■ **EXERCISE DATA**
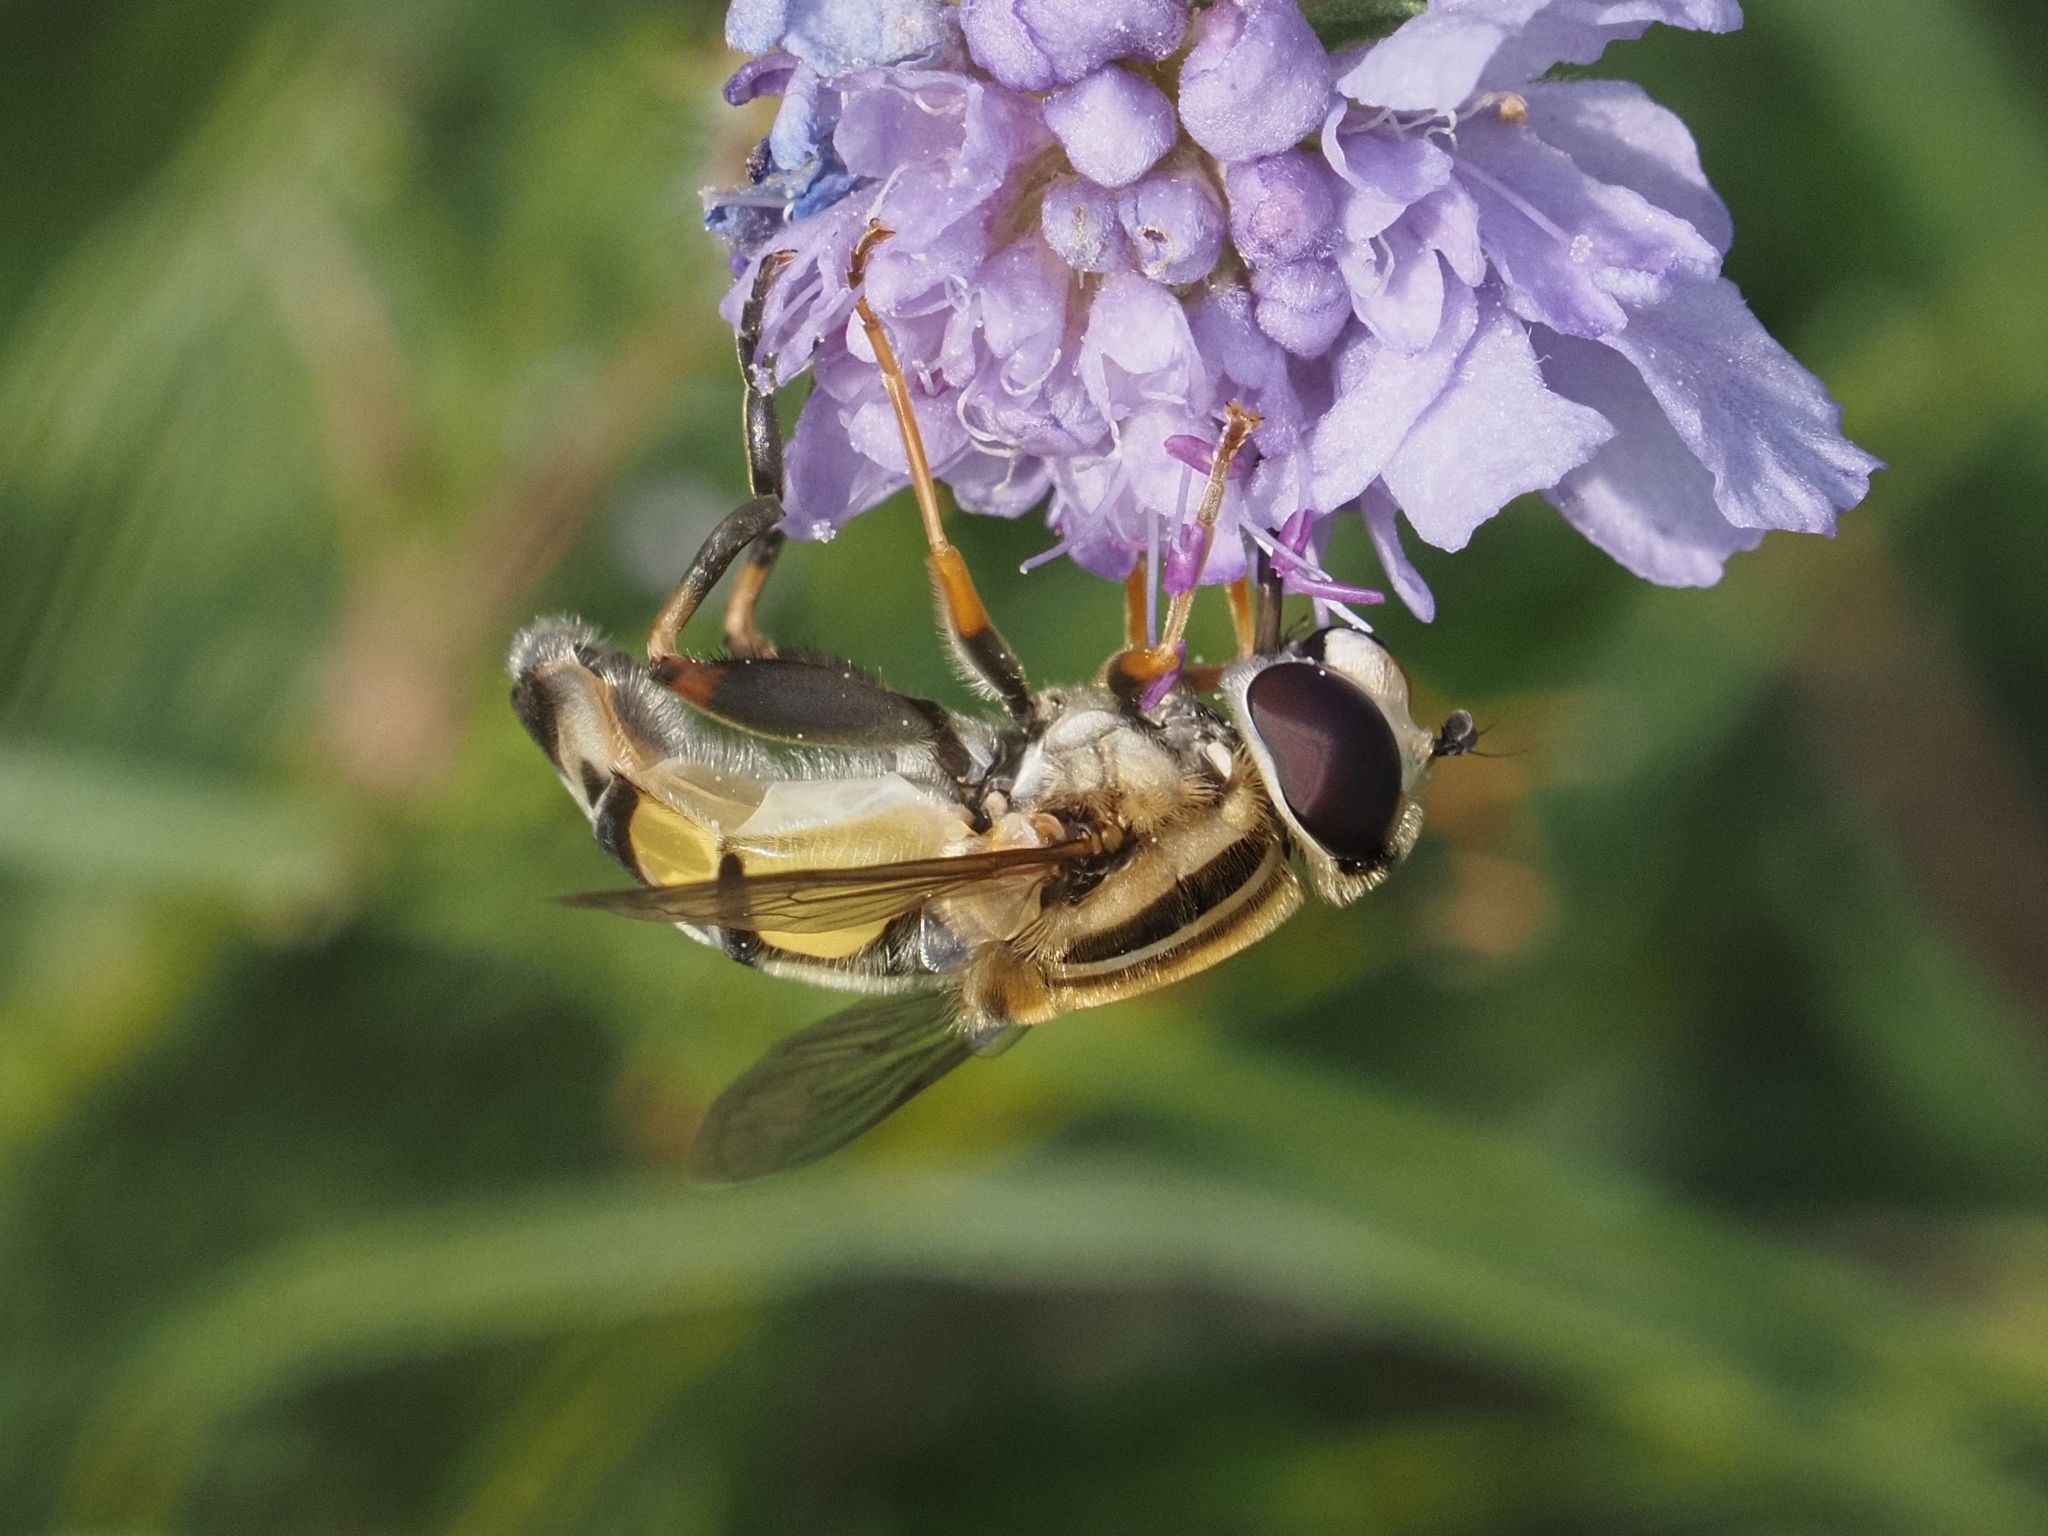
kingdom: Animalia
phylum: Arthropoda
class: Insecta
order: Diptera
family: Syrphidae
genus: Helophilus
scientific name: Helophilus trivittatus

* * *

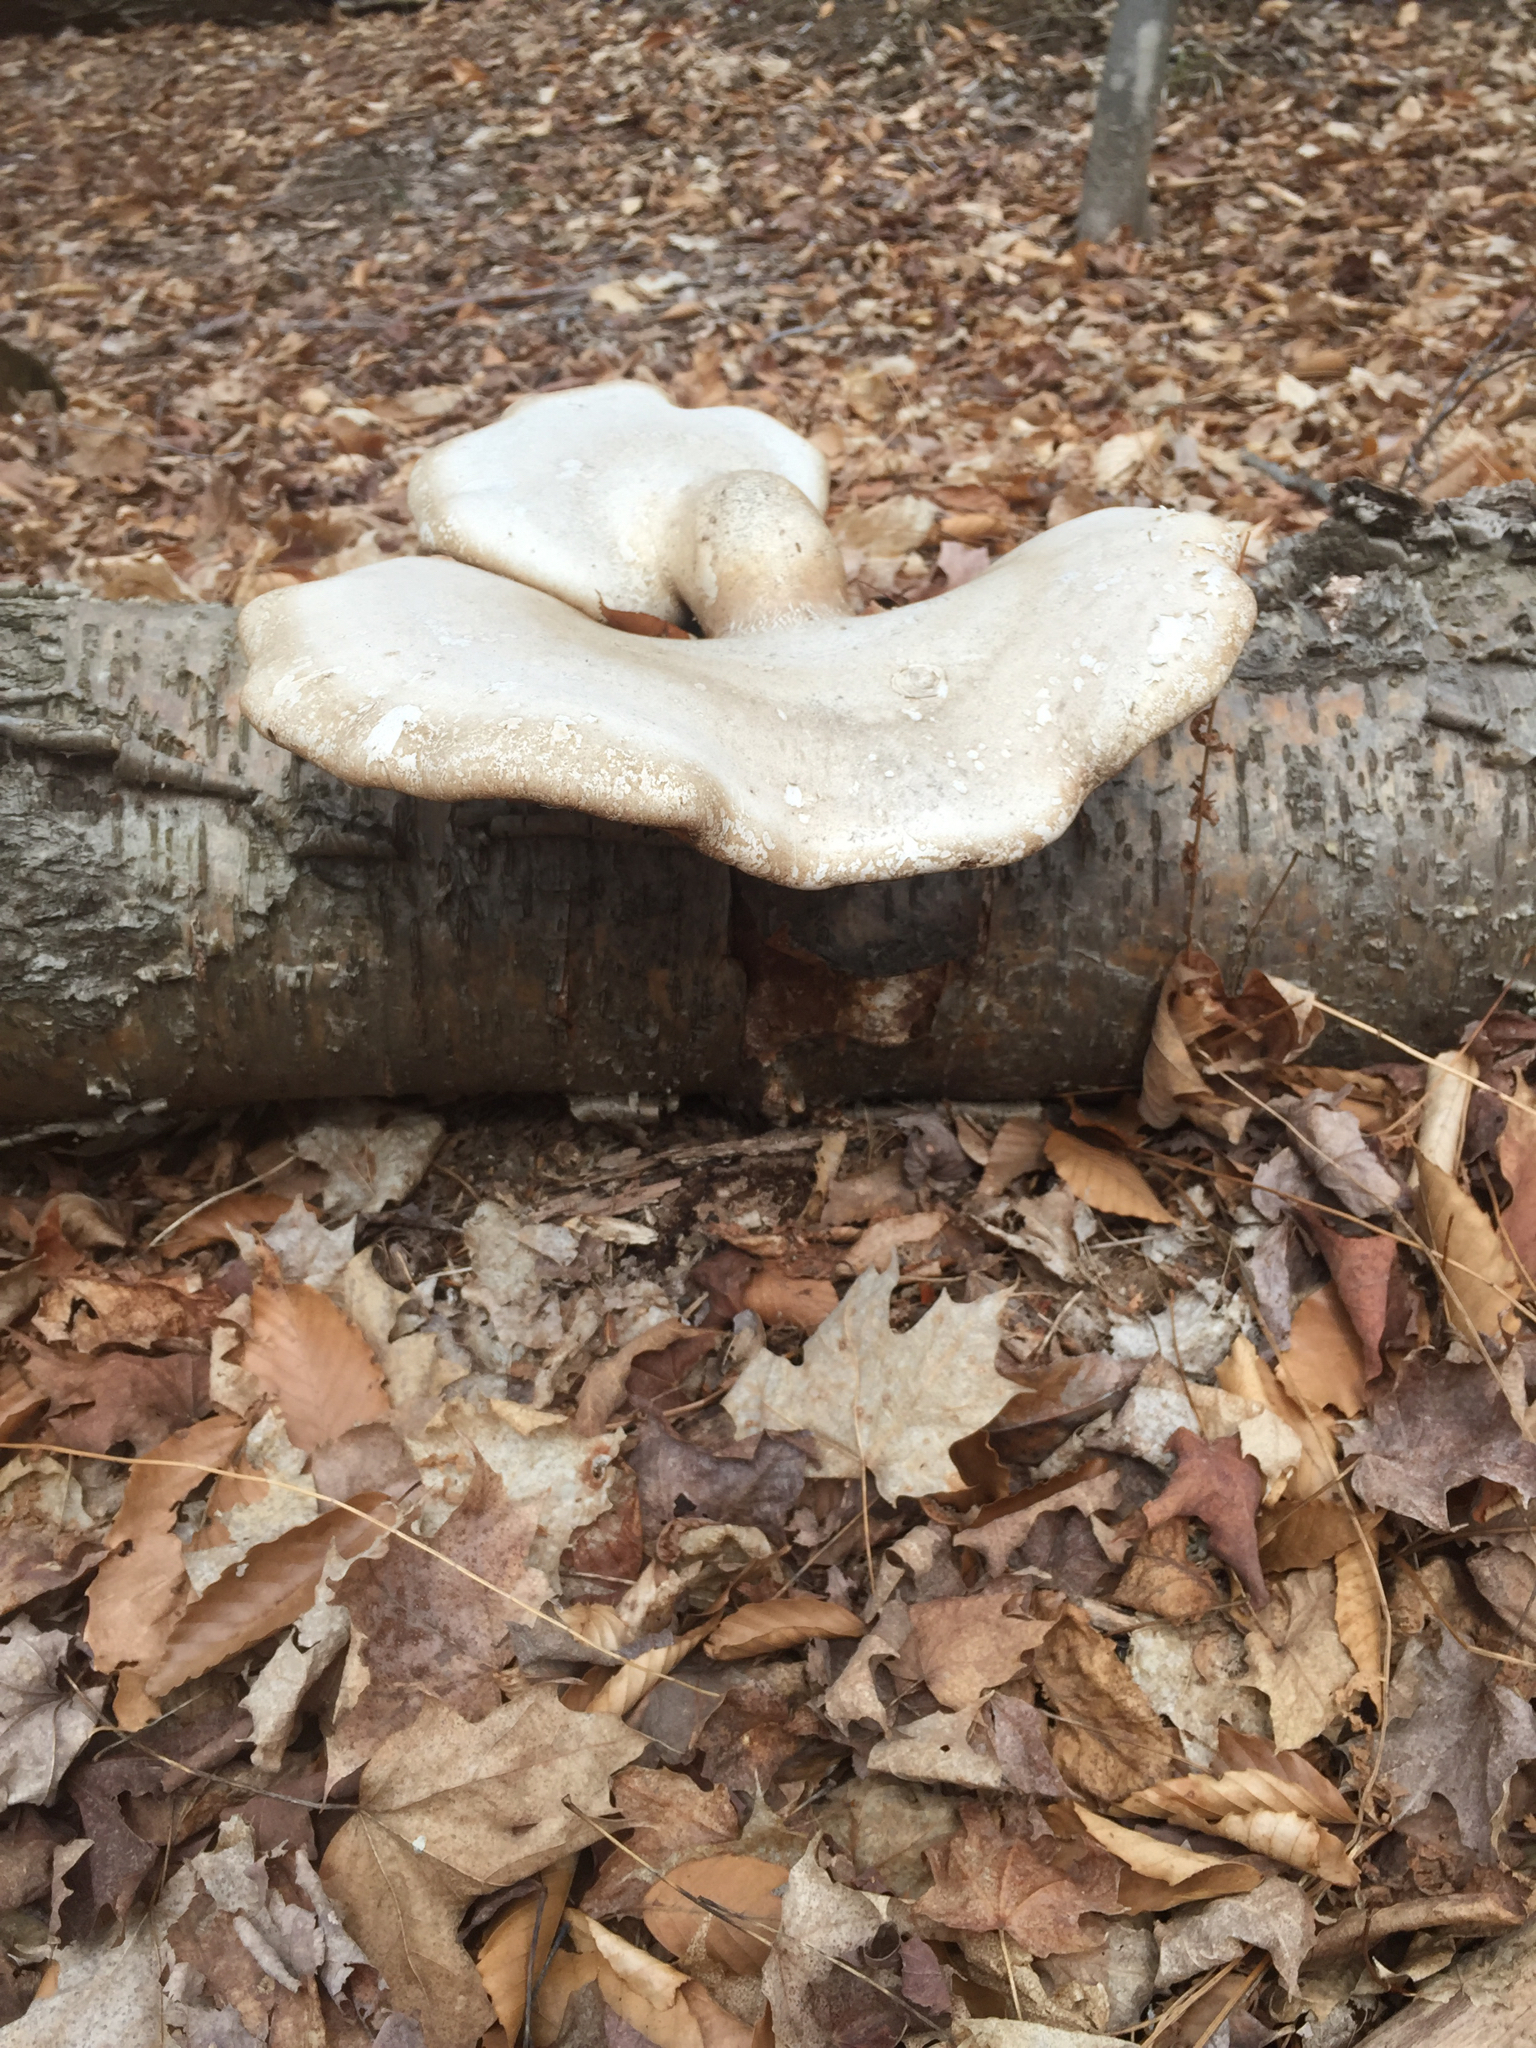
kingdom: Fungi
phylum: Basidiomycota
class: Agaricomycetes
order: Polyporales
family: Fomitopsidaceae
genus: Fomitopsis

...

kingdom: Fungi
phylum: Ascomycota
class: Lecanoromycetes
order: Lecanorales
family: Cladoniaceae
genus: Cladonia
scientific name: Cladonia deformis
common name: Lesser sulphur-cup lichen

■ **THE PROBLEM**
From the items above, copy word for word the stretch of lines from the one containing "phylum: Ascomycota" through the one containing "common name: Lesser sulphur-cup lichen", including both of those lines.

■ **THE RESULT**
phylum: Ascomycota
class: Lecanoromycetes
order: Lecanorales
family: Cladoniaceae
genus: Cladonia
scientific name: Cladonia deformis
common name: Lesser sulphur-cup lichen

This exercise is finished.